Thursday, September 20, 2007

Manpower's world headquarters decidedly suburban

I just received an invite to the grand opening of Manpower’s New World Headquarters “in commemoration of the company’s return home to downtown Milwaukee.” There’s going to be champagne, cocktails, hors d’oeuvres, and valet parking. The attractive invite was die cut in the shape of Milwaukee’s skyline, which really didn’t require much die cutting since the skyline consists of one or two modestly tall buildings. Nevertheless, the invite gives the impression that Manpower’s new building is adding something to the skyline. But that would be misleading because the new building is four stories.

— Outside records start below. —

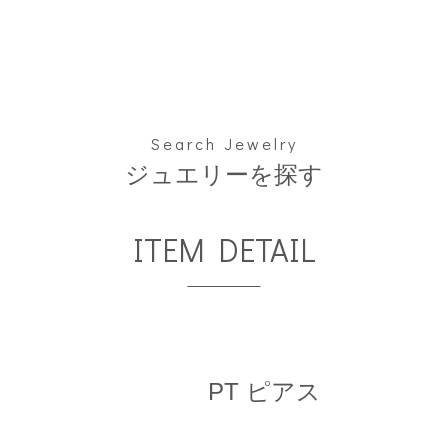
Search Jewelry
ジュエリーを探す
ITEM DETAIL
PT ピアス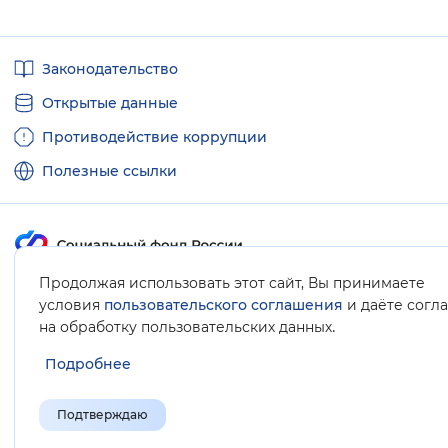
Полезные
Законодательство
ссылки
Открытые данные
Противодействие коррупции
Полезные ссылки
Продолжая использовать этот сайт, Вы принимаете
Карта сайта
условия
пользовательского соглашения
и даёте согл
.
на обработку пользовательских данных
Подробнее
Подтверждаю
© Социальный фонд России, 2008-2026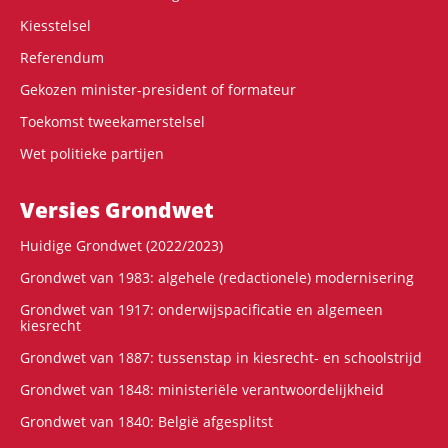
Kiesstelsel
Referendum
Gekozen minister-president of formateur
Toekomst tweekamerstelsel
Wet politieke partijen
Versies Grondwet
Huidige Grondwet (2022/2023)
Grondwet van 1983: algehele (redactionele) modernisering
Grondwet van 1917: onderwijspacificatie en algemeen
kiesrecht
Grondwet van 1887: tussenstap in kiesrecht- en schoolstrijd
Grondwet van 1848: ministeriële verantwoordelijkheid
Grondwet van 1840: België afgesplitst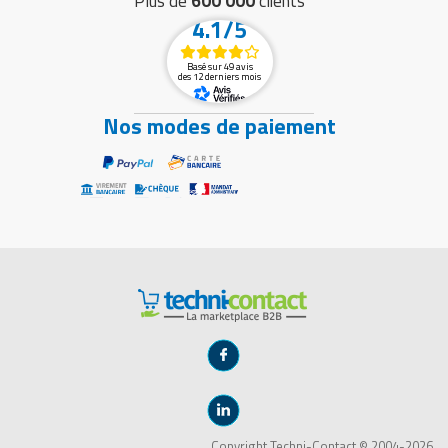
Plus de
600 000
clients
4.1/5
Basé sur 49 avis
des 12 derniers mois
Nos modes de paiement
Copyright Techni-Contact © 2004-2026.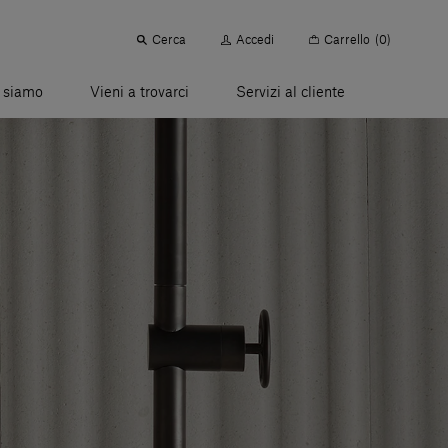
Cerca
Accedi
Carrello
(0)
 siamo
Vieni a trovarci
Servizi al cliente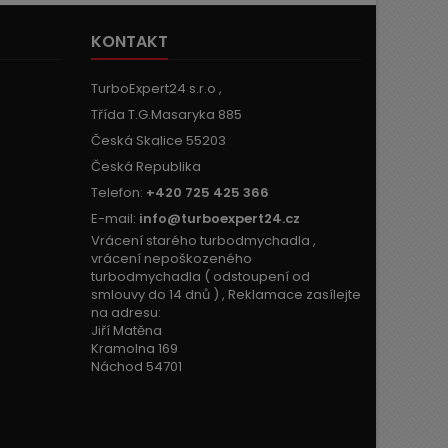
KONTAKT
TurboExpert24 s.r.o ,
Třída T.G.Masaryka 885
Česká Skalice 55203
Česká Republika
Telefon:
+420 725 425 366
E-mail:
info@turboexpert24.cz
Vrácení starého turbodmychadla ,
vrácení nepoškozeného
turbodmychadla ( odstoupení od
smlouvy do 14 dnů ) , Reklamace zasílejte
na adresu:
Jiří Matěna
Kramolna 169
Náchod 54701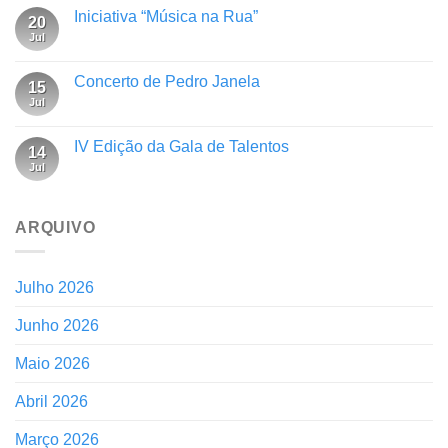
Iniciativa “Música na Rua”
20
Jul
Concerto de Pedro Janela
15
Jul
IV Edição da Gala de Talentos
14
Jul
ARQUIVO
Julho 2026
Junho 2026
Maio 2026
Abril 2026
Março 2026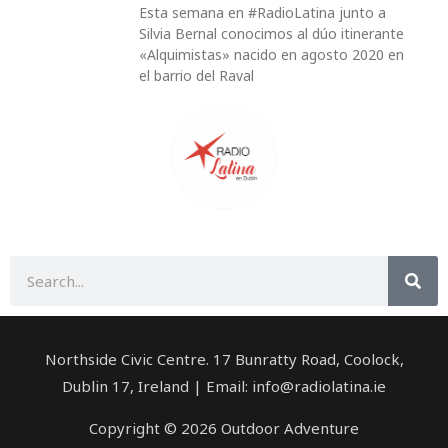
Esta semana en #RadioLatina junto a
Silvia Bernal conocimos al dúo itinerante
«Alquimistas» nacido en agosto 2020 en
el barrio del Raval
Buscar
Northside Civic Centre. 17 Bunratty Road, Coolock,
Dublin 17, Ireland | Email: info@radiolatina.ie
Copyright © 2026 Outdoor Adventure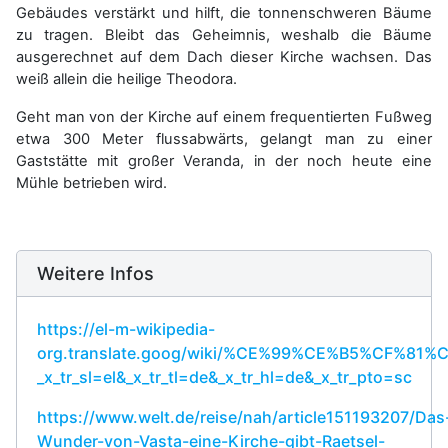
Gebäudes verstärkt und hilft, die tonnenschweren Bäume
zu tragen. Bleibt das Geheimnis, weshalb die Bäume
ausgerechnet auf dem Dach dieser Kirche wachsen. Das
weiß allein die heilige Theodora.
Geht man von der Kirche auf einem frequentierten Fußweg
etwa 300 Meter flussabwärts, gelangt man zu einer
Gaststätte mit großer Veranda, in der noch heute eine
Mühle betrieben wird.
Weitere Infos
https://el-m-wikipedia-
org.translate.goog/wiki/%CE%99%CE%B5%C
_x_tr_sl=el&_x_tr_tl=de&_x_tr_hl=de&_x_tr_pto=sc
https://www.welt.de/reise/nah/article151193207/Das
Wunder-von-Vasta-eine-Kirche-gibt-Raetsel-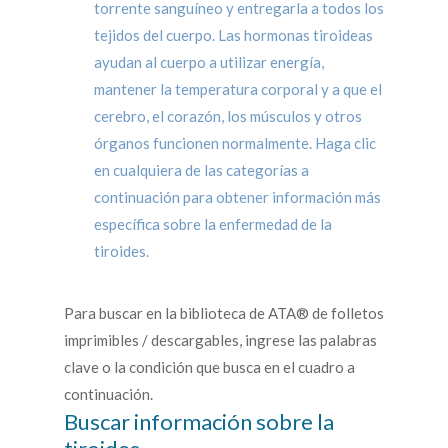
torrente sanguíneo y entregarla a todos los
tejidos del cuerpo. Las hormonas tiroideas
ayudan al cuerpo a utilizar energía,
mantener la temperatura corporal y a que el
cerebro, el corazón, los músculos y otros
órganos funcionen normalmente. Haga clic
en cualquiera de las categorías a
continuación para obtener información más
específica sobre la enfermedad de la
tiroides.
Para buscar en la biblioteca de ATA® de folletos
imprimibles / descargables, ingrese las palabras
clave o la condición que busca en el cuadro a
continuación.
Buscar información sobre la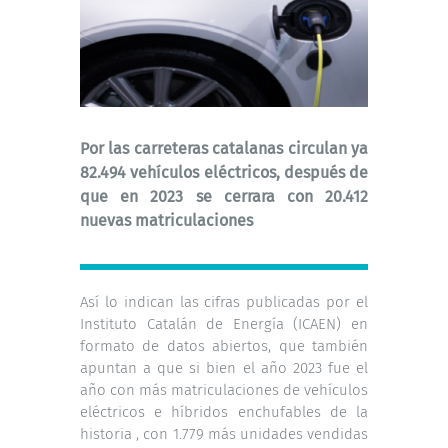
Por las carreteras catalanas circulan ya
82.494 vehículos eléctricos, después de
que en 2023 se cerrara con 20.412
nuevas matriculaciones
Así lo indican
las cifras publicadas por el
Instituto Catalán de Energía
(ICAEN) en
formato de datos abiertos, que también
apuntan a que si bien el año 2023 fue el
año con más matriculaciones de vehículos
eléctricos e híbridos enchufables de la
historia , con 1.779 más unidades vendidas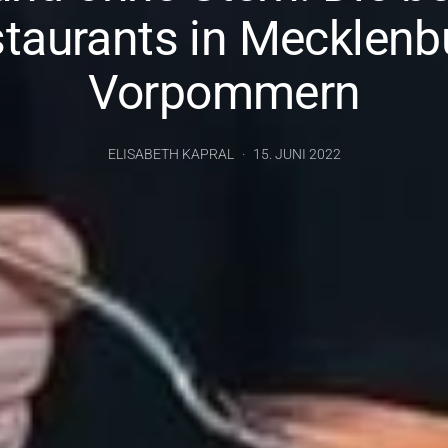
taurants in Mecklenb
Vorpommern
ELISABETH KAPRAL
15. JUNI 2022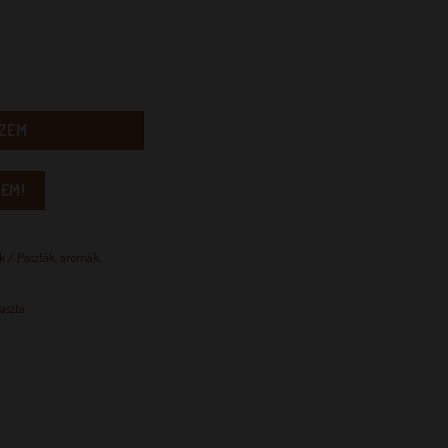
g
ZEM
EM!
k / Paszták, aromák
,
aszta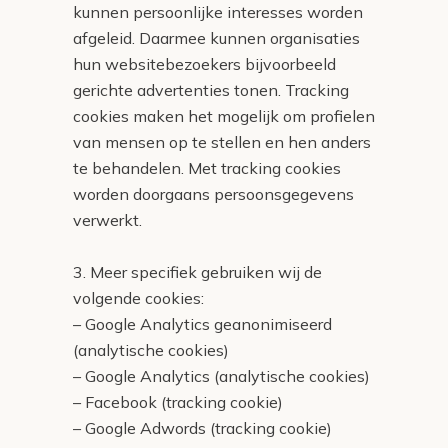
kunnen persoonlijke interesses worden
afgeleid. Daarmee kunnen organisaties
hun websitebezoekers bijvoorbeeld
gerichte advertenties tonen. Tracking
cookies maken het mogelijk om profielen
van mensen op te stellen en hen anders
te behandelen. Met tracking cookies
worden doorgaans persoonsgegevens
verwerkt.
3. Meer specifiek gebruiken wij de
volgende cookies:
– Google Analytics geanonimiseerd
(analytische cookies)
– Google Analytics (analytische cookies)
– Facebook (tracking cookie)
– Google Adwords (tracking cookie)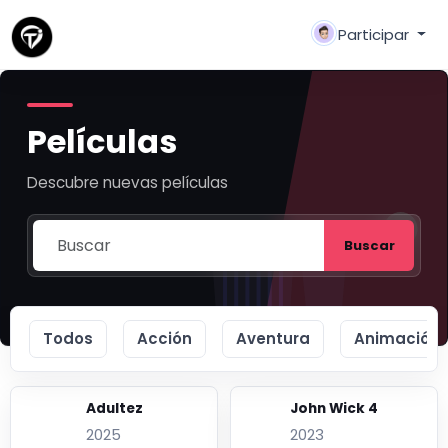
Participar
Películas
Descubre nuevas películas
Buscar
Todos
Acción
Aventura
Animación
Adultez
John Wick 4
2025
2023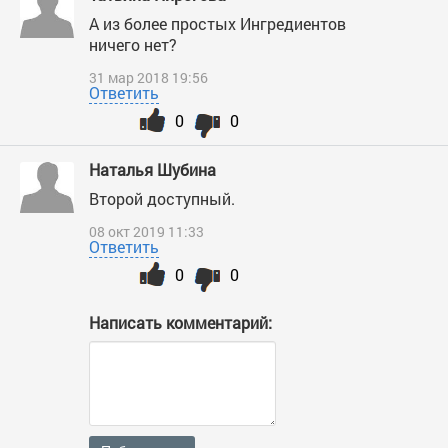
А из более простых Ингредиентов
ничего нет?
31 мар 2018 19:56
Ответить
0
0
Наталья Шубина
Второй доступный.
08 окт 2019 11:33
Ответить
0
0
Написать комментарий: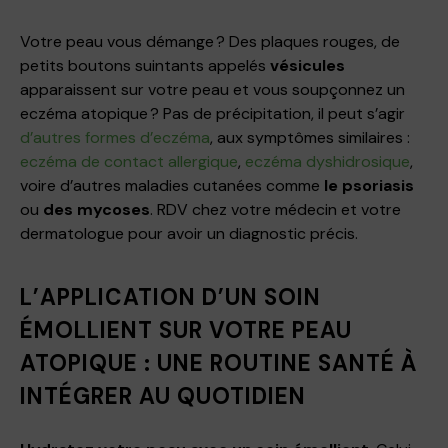
Votre peau vous démange ? Des plaques rouges, de
petits boutons suintants appelés
vésicules
apparaissent sur votre peau et vous soupçonnez un
eczéma atopique ? Pas de précipitation, il peut s’agir
d’autres formes d’eczéma
, aux symptômes similaires :
eczéma de contact allergique
,
eczéma dyshidrosique
,
voire d’autres maladies cutanées comme
le psoriasis
ou
des mycoses
. RDV chez votre médecin et votre
dermatologue pour avoir un diagnostic précis.
L’APPLICATION D’UN SOIN
ÉMOLLIENT SUR VOTRE PEAU
ATOPIQUE : UNE ROUTINE SANTÉ À
INTÉGRER AU QUOTIDIEN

Its parking garage is taller!

When I asked Manpower CEO Jeff Joerres during the building’s groundbreaking about 18 months ago why Manpower wasn’t putting up a tower that would be a landmark and that would make people stop and take note, he said that Manpower wasn’t a tower kind of company (does that mean no one in the company likes to move up?), not showy or flashy. I think that was Milwaukee-speak for, “We don’t want to spend a lot,” even though the city kicked in $25 million in tax incremental financing to help defray the cost of the $64 million building.

This world headquarters looks decidedly suburban. There’s nothing architecturally or even visually interesting or inspiring about it. It’s simply your typical Milwaukee red brick structure with some glass thrown in to keep its daytime inhabitants from becoming mole people. And the side most people will see – along Martin Luther King Drive – resembles the back side of a strip mall, complete with an asphalt surface parking lot. The only things that make the building palatable are that it fronts on the Milwaukee River and the colorful flags out front. The plaza that opens to the river, however, is stark. A fountain reinforcing the building’s connection to the river would have been nice, but it probably would have been considered too showy, flashy, or expensive. No, I think I’ll pass on this invite.

For the world headquarters of an $18 billion company, this building is bland and boring. And for the $25 million the city gave to Manpower, it should have held the company to higher building and architectural standards, but that’s what happens when a city has no real leaders.

1 comment:

InspiredinMilwaukee said...

Thanks for telling it like it is. Milwaukee architecture is as imaginative as a bowl of oatmeal. Until we are free of our dependency on stale money and it's influence on anyone with any architectural talent in this town, fresh ideas will continue to fall on deaf ears. Unfortunately, time is proving the Calatrava addition to our museum an outlier.